4D dynamics stopped being a physics problem

For years everyone tried to build 4D generation by bolting classical physics engines on top of generative models. It never worked. It never generalized.

NeuROK and PhyGenHOI abandoned this approach entirely.

NeuROK learns a full latent kinematic space for arbitrary objects. It does not know Newton's laws. It does not have a hard coded mass or friction parameter. It just learns every plausible way an object can deform and move, then runs dynamics entirely inside that latent space.

PhyGenHOI extends this to human object interaction. It couples a motion diffusion model with a differentiable material point simulator, and only enforces physical consistency at the exact moment of contact. Everything before and after is generated.

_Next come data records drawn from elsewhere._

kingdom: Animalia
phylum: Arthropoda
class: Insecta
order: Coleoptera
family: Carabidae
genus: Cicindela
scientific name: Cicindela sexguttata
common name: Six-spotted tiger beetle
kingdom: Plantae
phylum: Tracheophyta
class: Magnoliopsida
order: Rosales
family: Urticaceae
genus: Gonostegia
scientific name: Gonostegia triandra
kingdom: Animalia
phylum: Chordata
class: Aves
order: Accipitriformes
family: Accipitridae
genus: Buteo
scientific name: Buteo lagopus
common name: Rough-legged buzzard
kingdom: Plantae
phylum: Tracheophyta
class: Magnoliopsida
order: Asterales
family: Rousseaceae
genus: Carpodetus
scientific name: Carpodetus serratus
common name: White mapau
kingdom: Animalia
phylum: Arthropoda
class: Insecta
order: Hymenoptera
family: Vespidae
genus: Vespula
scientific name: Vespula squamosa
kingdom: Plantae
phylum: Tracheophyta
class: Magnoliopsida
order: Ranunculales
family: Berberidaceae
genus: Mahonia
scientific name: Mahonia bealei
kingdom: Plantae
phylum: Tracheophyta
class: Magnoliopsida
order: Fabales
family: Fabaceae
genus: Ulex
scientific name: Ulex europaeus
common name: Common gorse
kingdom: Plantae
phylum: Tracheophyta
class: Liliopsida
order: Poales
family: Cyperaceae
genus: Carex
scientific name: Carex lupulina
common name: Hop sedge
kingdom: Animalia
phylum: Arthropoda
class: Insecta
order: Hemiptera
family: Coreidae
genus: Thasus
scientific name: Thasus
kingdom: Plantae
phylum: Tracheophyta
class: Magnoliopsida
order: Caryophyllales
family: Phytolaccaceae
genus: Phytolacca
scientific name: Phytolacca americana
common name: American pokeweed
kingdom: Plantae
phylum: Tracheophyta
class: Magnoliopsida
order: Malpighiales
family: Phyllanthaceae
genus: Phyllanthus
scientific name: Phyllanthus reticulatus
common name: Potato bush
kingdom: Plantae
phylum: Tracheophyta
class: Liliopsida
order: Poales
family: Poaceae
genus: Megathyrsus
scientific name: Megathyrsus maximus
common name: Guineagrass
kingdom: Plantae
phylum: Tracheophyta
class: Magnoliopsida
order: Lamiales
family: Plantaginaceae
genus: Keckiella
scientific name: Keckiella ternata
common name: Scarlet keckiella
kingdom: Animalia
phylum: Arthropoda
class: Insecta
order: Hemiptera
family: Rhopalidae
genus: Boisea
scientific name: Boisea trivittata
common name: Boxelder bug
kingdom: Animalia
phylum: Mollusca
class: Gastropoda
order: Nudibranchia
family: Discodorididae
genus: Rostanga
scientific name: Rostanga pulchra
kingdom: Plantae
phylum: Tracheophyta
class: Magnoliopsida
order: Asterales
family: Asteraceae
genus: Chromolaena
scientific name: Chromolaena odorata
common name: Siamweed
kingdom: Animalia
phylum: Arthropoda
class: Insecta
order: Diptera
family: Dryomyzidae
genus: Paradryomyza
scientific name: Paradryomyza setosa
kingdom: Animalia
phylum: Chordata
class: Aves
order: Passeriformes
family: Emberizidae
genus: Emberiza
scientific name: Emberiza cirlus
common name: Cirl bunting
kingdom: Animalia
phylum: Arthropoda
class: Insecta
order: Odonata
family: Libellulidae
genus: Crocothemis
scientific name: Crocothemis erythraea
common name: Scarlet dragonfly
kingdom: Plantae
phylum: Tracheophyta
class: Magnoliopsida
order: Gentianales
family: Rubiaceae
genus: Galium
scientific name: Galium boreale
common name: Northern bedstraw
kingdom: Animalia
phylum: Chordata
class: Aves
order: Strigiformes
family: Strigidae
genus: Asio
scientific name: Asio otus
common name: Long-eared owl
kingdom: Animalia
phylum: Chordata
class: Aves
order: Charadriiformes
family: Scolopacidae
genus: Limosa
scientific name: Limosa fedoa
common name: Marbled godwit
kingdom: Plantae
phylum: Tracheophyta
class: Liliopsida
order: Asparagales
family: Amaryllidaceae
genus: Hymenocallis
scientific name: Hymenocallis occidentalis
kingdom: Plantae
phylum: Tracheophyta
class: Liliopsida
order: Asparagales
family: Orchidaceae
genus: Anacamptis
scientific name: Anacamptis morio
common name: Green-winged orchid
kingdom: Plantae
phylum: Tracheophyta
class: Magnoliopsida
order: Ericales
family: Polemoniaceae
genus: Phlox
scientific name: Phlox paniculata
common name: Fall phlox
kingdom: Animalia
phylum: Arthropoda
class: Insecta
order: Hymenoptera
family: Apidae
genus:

It produces correct momentum transfer, correct deformation, correct object behaviour, without forcing the entire generation pipeline to obey a hand written physics model.

We are not simulating physics anymore. We are emulating it. This works much better.

You can build a working world model this weekend

Six months ago building an interactive video world model required a 20 person research team and 1000 A100 hours.

Today you can run minWM.

minWM is a full stack open source pipeline that takes any existing public video diffusion model, and converts it into a real time camera controllable autoregressive world model. It implements every required step: fine tuning for camera control, causal forcing, consistency distillation, few step rollout.

It works out of the box on Wan2.1 and HY1.5. It comes with runnable scripts, precomputed checkpoints, and full ablation data for every hyperparameter.

This is not a research prototype. This is a standardised build system for world models. This is the equivalent of Stable Diffusion v1 coming out, except instead of generating images it generates running interactive environments.

The quiet threshold

None of these papers are perfect. All have limitations. None will give you a holodeck next Tuesday.

But look at the list of problems that were open 30 days ago:

  • Long video would always degrade into static. Fixed.
  • We had no objective measure of causal understanding. Fixed.
  • Attention scaling was hitting a hard architectural wall. Fixed.
  • General 4D object dynamics did not exist. Fixed.
  • There was no reusable pipeline for interactive world models. Fixed.

This is not incremental progress. This is the point where a field crosses a threshold. For three years we have been building better and better video generators. This week we stopped. We started building world models.

Nobody put out a press release. Nobody made a viral demo. This is how most important progress happens.